Amniotic fluid is a clear fluid that surrounds the fetus during pregnancy and protects it from sudden injury and temperature changes. It also helps the fetus to absorb nutrients better and move freely. In multiple pregnancies, there may be an imbalance (polyhydramnios and oligohydramnios) in this fluid which causes preterm labor, congenital anomalies, and miscarriage. 

Increased need for c-section

The risk of fetus mortality in vagina delivery is higher in multiple births than in cesarean sections. Therefore, the doctors usually perform a c-section or mixed birth (also known as combined birth) to deliver the babies. In the mixed method, the first baby is delivered through vaginal delivery, and the other baby(s) are delivered through c-section.

Postpartum hemorrhage (PPH)

Being pregnant with more than one child makes the placenta and uterus larger and heavier than usual. This problem can increase the chance of severe vaginal bleeding after delivery and put the mother’s life at risk. Therefore, special attention should be given to mothers who give birth to more than one fetus to prevent postpartum hemorrhage.

FAQs about Multiple Pregnancies with IVF

FAQs about Multiple Pregnancies with IVF

1) Can my age affect multiple pregnancies with IVF?

Studies have revealed that the lower the maternal age, the higher the chance of multiple IVF births. 

2) What are the chances of having twins in IVF?

According to the American Society for Reproductive Medicine, one-third of IVF pregnancies are multiples.

3) Can you request twins with ICSI?

Yes, legally, you can ask for transferring more than one embryo in ICSI and IVF, but all fertility specialists recommend not doing so. Multiple pregnancies are considered a side effect of fertility drugs and ICSI because they can negatively affect the mother and babies’ health.

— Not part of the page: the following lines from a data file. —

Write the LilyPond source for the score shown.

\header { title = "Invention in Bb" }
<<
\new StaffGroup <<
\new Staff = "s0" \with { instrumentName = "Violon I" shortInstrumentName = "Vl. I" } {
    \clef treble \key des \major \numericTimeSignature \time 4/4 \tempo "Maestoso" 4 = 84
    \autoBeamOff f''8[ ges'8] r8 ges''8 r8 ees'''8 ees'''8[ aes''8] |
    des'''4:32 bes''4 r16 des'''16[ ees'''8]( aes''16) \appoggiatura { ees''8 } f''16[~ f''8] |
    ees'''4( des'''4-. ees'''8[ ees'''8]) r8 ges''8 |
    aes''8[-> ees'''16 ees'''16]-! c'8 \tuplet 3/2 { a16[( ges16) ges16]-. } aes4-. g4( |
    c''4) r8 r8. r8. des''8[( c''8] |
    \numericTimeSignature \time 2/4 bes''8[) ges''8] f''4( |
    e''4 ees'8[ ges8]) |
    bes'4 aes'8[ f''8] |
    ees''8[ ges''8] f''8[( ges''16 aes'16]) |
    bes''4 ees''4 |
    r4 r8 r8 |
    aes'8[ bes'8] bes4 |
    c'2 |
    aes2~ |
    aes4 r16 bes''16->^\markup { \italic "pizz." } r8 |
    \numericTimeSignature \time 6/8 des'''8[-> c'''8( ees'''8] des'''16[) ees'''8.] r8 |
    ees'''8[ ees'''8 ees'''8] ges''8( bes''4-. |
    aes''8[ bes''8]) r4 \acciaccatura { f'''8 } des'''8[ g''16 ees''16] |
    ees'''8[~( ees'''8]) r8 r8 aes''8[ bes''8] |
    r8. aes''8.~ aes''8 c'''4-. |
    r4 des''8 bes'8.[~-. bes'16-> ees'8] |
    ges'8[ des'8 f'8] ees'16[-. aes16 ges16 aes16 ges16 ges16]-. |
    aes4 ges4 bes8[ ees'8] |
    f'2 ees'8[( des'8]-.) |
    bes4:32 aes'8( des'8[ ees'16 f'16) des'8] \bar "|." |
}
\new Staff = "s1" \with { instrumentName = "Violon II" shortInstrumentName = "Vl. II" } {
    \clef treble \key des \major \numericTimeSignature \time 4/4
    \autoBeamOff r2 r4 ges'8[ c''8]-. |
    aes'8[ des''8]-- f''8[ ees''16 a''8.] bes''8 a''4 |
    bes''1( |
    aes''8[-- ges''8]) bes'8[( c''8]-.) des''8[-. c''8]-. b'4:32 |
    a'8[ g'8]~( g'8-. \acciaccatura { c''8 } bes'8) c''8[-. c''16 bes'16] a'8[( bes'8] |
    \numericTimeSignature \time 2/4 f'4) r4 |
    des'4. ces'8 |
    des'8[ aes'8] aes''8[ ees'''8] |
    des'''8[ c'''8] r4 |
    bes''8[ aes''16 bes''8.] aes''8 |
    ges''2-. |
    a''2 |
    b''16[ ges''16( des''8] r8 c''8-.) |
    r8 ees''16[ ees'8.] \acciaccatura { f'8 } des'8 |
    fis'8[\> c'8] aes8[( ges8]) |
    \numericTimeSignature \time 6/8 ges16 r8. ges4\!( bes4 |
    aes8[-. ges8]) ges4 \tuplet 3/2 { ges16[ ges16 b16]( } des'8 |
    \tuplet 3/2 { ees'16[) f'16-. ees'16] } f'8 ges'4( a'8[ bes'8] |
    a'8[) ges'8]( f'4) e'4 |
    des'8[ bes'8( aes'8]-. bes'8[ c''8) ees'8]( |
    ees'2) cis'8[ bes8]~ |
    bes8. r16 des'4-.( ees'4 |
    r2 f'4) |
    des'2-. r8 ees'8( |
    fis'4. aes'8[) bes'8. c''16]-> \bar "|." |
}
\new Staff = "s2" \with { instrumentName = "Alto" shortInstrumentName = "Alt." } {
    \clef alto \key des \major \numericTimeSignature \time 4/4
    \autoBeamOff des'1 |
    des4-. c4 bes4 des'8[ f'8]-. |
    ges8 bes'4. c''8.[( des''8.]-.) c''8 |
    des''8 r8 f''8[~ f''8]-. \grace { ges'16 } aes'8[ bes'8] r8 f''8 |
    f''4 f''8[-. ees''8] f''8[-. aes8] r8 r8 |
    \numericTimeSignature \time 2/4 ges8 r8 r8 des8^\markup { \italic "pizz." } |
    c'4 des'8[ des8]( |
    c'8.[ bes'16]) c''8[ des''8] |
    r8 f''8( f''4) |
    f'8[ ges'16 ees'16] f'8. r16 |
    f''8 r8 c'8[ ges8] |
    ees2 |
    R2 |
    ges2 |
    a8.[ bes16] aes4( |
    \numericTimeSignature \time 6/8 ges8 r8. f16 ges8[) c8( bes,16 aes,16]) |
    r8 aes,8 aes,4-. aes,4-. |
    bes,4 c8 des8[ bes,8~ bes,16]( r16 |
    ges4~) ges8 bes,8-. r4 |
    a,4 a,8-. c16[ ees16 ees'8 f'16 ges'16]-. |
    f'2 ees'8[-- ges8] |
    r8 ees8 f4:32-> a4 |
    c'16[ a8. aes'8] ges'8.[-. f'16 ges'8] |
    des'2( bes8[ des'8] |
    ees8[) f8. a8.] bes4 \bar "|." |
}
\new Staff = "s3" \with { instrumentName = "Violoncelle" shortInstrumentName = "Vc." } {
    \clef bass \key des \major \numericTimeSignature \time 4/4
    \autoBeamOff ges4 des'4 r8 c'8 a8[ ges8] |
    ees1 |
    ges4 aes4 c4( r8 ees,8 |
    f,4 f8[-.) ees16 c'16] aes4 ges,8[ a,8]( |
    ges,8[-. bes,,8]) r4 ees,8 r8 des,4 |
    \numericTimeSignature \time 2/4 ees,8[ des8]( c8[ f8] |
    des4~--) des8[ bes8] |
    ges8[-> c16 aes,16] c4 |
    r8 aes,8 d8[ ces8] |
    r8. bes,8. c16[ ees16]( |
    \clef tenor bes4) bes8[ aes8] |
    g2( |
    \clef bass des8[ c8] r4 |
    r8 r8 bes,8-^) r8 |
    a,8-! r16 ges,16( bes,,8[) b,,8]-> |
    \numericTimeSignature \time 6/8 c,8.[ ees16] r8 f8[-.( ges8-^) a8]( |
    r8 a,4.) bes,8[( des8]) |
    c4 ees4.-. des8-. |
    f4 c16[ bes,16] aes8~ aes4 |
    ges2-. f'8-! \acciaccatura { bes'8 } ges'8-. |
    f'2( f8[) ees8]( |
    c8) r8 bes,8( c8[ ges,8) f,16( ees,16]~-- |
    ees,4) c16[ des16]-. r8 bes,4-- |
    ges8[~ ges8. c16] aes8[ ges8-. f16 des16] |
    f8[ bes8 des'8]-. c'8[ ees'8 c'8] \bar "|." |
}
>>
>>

IVF Injections Side Effects
Read more: Side Effects of IVF Injections: How to Deal?

4) Does ICSI affect the gender of twins?

 Based on the latest findings, women who conceive with ICSI or IVF are more likely to give birth to twin girls. 

5) Can I have twins with one embryo transfer?

Although there is a small chance of having identical twins with IVF, it is still possible that a single embryo splits and forms two babies.